- _WHAT THE TASK ASKS_
Looking at each line of the data below, tally those that contain the word "into" and give only the total.

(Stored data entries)
===

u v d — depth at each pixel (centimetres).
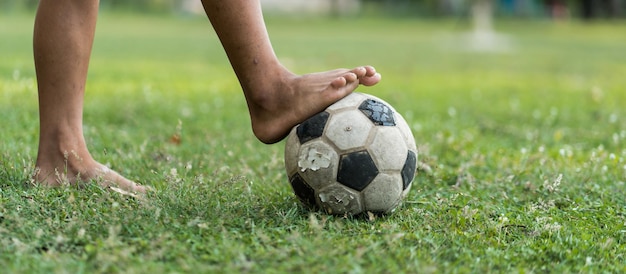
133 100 402
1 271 184
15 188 225
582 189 249
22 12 1736
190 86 495
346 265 189
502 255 201
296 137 218
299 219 215
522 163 275
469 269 193
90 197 219
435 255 198
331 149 214
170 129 321
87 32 230
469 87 553
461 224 217
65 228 203
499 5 2388
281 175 256
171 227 205
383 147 214
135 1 2209
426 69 711
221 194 228
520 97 491
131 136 302
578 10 2411
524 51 1030
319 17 2248
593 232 218
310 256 192
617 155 289
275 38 1176
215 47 938
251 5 222
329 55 827
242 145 293
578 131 345
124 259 188
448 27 1777
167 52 823
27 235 199
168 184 229
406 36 1358
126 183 231
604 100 477
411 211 225
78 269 185
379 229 211
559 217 227
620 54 993
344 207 216
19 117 324
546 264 200
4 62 572
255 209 221
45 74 229
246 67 223
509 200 241
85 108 361
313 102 219
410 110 404
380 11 2486
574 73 704
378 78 226
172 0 2259
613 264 202
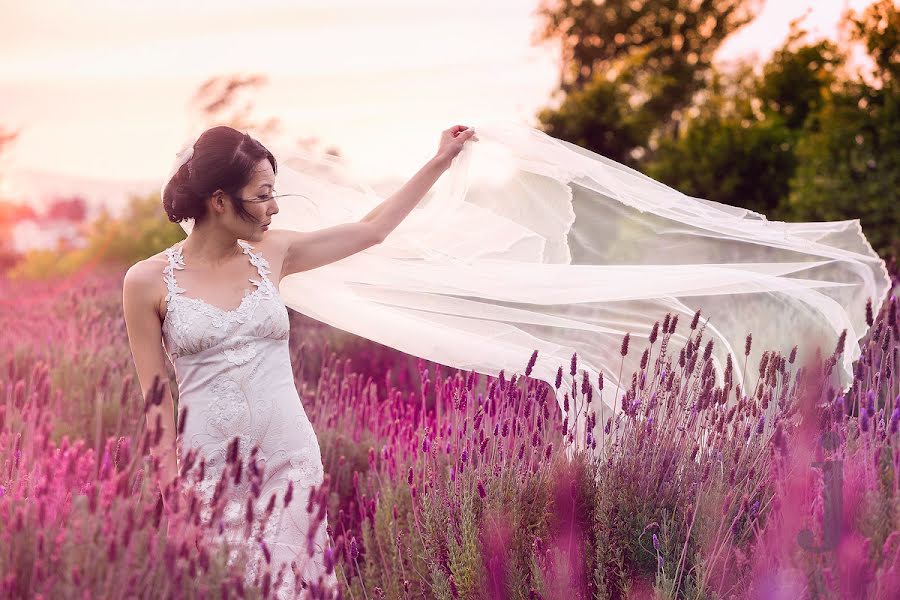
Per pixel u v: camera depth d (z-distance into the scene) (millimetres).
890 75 9773
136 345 2514
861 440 2303
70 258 17391
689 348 2699
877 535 2014
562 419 3064
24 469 2283
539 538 2465
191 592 1786
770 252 3303
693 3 30672
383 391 5090
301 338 6070
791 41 15430
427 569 2803
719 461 2500
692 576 2344
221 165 2463
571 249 3361
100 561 1728
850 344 3068
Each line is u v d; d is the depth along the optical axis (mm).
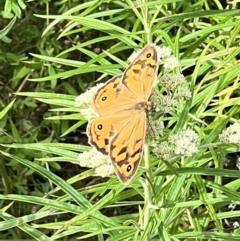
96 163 406
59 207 453
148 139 409
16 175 738
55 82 694
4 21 773
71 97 481
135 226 442
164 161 407
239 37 547
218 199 452
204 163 494
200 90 552
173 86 422
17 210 734
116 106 389
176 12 590
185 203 435
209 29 500
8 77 788
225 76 485
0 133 675
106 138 387
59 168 700
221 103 503
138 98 390
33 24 806
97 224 463
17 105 751
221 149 474
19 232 679
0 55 712
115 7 697
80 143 805
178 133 418
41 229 705
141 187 495
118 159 385
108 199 429
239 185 485
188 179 466
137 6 466
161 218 458
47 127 778
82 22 497
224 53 498
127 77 390
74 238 679
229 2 564
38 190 770
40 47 737
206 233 444
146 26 490
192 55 552
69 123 792
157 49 417
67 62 523
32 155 686
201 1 558
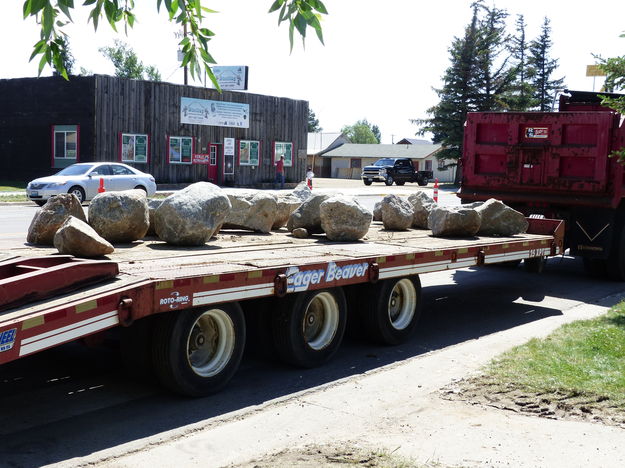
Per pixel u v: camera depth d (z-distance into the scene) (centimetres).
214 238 778
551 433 486
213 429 493
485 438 475
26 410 528
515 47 7412
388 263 685
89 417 514
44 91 3353
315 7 363
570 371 619
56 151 3369
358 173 8606
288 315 621
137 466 429
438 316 912
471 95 6362
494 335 804
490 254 841
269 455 440
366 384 605
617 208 1159
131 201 685
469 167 1226
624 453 452
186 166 3644
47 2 331
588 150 1098
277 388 591
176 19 402
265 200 856
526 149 1156
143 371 548
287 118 4200
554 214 1166
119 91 3306
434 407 540
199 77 426
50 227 651
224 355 574
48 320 421
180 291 505
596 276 1260
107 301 456
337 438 475
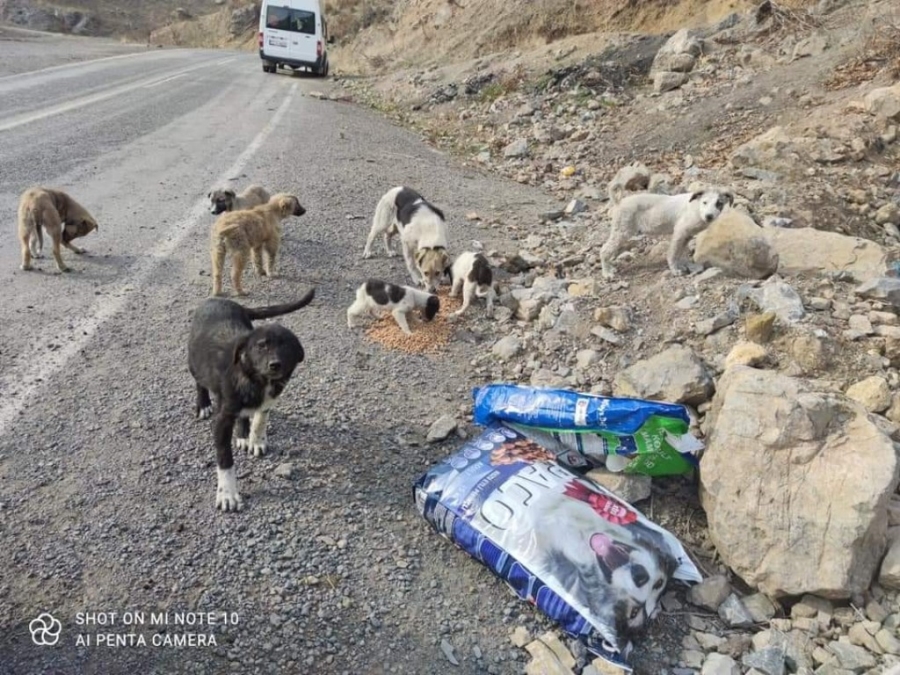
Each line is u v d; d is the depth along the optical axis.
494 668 3.00
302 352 3.68
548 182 11.28
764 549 3.31
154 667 2.87
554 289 6.29
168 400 4.50
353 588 3.29
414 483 3.75
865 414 3.59
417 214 6.66
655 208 6.25
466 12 24.89
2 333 5.09
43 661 2.84
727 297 5.55
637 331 5.46
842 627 3.18
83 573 3.21
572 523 3.29
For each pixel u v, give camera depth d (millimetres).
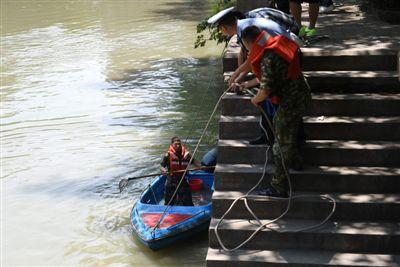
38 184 10938
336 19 10000
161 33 23688
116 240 9062
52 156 12125
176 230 8664
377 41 8094
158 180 10078
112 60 19734
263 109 6613
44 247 8922
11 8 30828
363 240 6195
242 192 6688
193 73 17891
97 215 9820
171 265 8398
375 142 6914
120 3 31500
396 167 6754
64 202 10258
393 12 9422
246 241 6297
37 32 24625
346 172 6629
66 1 32625
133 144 12539
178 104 14969
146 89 16406
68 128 13602
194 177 10164
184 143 12336
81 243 9000
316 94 7328
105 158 11914
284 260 6113
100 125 13703
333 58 7508
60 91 16453
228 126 7090
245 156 6914
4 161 11930
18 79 17750
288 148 6328
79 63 19438
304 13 10750
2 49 21688
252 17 6547
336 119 7047
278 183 6453
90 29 25016
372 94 7266
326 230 6258
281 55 5961
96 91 16359
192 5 30312
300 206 6469
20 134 13312
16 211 9992
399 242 6156
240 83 6996
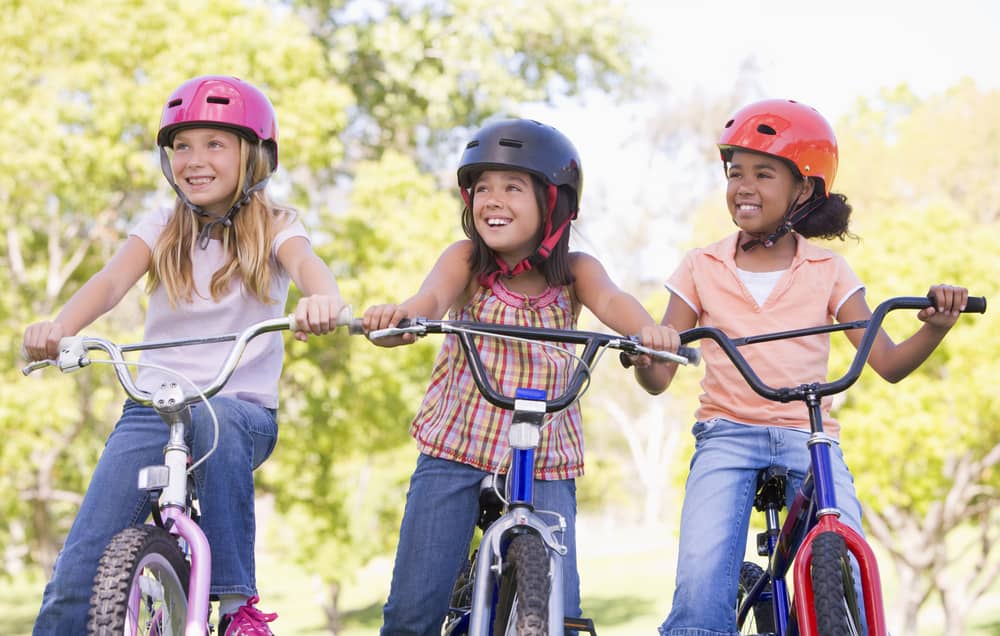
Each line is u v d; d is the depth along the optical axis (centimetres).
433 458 504
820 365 546
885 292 1848
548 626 398
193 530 411
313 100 1923
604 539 5753
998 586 3125
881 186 2506
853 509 489
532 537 416
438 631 510
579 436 514
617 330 497
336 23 2503
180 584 411
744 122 568
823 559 420
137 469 480
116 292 502
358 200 2020
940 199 1928
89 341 427
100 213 2027
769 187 561
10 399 1767
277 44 1925
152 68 1889
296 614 3403
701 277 568
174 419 421
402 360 1978
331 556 2211
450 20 2373
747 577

===

- _OUTPUT FOR THIS EXERCISE_
2